- Task statement:
Copy every line of the data that contains the string "écrire".

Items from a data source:
[Start of section]
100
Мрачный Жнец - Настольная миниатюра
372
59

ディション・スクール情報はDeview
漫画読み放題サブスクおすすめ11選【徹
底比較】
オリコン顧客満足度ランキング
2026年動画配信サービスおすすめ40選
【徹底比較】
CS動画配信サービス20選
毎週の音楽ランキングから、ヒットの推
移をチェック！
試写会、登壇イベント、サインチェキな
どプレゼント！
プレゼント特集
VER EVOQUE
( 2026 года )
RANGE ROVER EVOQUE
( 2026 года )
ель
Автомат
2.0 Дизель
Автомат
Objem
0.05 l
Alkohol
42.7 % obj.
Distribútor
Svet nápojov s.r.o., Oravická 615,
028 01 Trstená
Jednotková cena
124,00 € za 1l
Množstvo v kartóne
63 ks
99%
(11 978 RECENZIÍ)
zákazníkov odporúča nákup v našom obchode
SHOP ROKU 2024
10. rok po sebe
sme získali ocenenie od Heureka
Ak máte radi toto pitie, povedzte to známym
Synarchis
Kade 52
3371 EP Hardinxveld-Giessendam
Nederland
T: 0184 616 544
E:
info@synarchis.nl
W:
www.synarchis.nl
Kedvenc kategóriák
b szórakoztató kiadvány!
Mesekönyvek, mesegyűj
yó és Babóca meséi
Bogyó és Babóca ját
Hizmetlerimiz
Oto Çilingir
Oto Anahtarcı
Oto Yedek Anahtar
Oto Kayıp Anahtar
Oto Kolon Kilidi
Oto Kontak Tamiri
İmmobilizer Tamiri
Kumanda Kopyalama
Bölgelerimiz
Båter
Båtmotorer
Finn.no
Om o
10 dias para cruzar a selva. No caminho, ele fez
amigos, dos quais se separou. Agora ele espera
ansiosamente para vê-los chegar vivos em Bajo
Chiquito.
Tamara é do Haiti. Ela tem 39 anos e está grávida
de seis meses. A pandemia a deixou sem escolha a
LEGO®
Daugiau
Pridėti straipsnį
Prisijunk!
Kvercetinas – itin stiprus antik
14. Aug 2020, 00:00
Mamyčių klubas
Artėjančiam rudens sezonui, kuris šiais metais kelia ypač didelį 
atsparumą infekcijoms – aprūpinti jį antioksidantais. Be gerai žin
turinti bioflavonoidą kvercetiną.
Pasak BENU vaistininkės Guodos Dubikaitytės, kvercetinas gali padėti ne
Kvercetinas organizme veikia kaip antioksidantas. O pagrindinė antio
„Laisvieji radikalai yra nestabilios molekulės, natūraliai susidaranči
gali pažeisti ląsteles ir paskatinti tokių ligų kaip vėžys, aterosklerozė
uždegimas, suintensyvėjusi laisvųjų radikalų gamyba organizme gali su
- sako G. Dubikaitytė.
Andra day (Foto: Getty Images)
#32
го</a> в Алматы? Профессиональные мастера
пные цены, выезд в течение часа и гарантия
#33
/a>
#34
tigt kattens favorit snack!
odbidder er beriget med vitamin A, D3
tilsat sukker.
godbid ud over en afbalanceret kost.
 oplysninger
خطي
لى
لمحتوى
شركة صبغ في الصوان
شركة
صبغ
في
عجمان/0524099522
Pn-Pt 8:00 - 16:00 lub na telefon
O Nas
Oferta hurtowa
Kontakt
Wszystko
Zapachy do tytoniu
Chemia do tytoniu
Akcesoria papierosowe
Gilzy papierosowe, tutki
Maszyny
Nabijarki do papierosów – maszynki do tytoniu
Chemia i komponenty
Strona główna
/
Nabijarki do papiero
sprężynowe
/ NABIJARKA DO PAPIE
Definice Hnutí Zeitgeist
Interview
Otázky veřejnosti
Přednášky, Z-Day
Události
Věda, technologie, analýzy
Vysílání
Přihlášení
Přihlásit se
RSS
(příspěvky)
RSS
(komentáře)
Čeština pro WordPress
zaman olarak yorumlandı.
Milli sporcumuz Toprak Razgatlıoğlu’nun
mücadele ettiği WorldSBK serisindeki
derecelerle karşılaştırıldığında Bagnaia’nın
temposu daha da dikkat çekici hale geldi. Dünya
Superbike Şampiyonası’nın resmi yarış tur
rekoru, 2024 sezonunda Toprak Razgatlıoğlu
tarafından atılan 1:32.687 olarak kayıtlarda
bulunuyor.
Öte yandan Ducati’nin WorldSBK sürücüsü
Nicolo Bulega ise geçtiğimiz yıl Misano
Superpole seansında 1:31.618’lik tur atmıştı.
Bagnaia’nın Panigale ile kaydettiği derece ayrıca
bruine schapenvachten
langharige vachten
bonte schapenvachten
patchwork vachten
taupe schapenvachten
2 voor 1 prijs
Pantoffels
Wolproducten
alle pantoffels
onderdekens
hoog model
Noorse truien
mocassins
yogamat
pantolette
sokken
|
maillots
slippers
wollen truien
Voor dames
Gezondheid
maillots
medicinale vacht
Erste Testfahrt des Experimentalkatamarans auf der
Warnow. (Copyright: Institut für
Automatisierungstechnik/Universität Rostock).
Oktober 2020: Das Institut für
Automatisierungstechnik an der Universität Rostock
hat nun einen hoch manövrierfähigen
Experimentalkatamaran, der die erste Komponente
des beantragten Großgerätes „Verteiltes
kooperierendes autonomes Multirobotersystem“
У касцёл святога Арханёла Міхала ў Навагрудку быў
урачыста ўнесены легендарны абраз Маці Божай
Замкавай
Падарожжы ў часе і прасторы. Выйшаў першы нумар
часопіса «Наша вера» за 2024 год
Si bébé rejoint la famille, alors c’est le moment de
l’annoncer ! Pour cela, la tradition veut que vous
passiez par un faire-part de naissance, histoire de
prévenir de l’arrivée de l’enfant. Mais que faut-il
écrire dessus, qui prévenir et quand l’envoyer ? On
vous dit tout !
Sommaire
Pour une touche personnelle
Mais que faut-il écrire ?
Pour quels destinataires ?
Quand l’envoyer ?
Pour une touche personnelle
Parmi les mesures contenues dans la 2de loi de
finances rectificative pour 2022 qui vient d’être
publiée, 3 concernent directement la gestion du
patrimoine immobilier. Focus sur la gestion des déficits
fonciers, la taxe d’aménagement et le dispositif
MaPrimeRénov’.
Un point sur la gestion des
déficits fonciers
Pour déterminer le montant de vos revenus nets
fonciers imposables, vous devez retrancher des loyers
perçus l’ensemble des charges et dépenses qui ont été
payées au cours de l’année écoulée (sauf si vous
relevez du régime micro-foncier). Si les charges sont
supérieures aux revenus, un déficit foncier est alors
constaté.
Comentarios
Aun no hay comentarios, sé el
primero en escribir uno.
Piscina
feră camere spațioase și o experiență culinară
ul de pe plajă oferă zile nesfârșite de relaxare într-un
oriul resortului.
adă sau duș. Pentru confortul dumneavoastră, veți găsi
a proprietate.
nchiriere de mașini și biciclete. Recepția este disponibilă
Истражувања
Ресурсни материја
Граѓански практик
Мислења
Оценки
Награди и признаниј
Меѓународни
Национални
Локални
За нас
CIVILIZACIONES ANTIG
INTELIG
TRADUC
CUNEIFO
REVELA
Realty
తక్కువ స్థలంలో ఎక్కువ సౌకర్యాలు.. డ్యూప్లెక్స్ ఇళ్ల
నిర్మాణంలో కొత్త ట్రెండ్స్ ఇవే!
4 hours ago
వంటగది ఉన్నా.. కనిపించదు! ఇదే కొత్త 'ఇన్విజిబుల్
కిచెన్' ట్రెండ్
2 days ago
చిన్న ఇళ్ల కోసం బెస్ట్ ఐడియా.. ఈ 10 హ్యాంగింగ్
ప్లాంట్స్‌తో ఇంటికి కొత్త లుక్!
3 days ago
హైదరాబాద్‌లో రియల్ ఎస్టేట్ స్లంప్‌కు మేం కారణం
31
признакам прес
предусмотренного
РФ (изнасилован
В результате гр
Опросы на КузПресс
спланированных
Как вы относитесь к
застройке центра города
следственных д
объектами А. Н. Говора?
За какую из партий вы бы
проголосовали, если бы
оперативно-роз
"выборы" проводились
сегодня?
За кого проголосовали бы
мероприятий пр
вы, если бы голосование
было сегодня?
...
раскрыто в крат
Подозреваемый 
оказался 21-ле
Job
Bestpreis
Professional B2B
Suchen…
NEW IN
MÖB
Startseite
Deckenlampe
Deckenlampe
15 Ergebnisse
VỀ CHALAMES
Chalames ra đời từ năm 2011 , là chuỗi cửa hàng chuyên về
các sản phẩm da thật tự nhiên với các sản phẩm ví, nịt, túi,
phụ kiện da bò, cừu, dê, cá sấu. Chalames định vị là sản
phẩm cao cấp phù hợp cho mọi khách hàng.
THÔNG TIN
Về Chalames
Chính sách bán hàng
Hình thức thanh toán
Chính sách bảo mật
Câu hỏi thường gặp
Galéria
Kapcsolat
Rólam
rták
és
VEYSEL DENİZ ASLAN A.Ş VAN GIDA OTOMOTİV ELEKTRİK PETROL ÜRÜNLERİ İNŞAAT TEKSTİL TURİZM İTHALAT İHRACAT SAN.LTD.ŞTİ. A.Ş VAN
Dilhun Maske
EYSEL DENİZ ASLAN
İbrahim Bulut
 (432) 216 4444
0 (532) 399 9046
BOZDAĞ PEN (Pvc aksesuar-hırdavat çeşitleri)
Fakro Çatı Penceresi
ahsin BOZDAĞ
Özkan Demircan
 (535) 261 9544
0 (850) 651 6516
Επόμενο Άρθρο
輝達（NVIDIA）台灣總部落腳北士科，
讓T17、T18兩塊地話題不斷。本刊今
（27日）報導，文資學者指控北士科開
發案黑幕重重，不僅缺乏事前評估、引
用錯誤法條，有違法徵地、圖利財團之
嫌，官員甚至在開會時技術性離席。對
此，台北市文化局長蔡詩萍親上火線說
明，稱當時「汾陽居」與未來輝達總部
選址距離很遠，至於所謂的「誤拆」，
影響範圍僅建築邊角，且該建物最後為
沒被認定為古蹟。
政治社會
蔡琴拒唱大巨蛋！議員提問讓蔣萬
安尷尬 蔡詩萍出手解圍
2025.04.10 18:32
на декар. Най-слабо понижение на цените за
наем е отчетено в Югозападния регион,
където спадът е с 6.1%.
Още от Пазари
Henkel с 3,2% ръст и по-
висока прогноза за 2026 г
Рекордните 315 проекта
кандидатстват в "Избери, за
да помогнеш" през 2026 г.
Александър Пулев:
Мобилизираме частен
[End of section]
- Answer for this exercise:
écrire dessus, qui prévenir et quand l’envoyer ? On
Mais que faut-il écrire ?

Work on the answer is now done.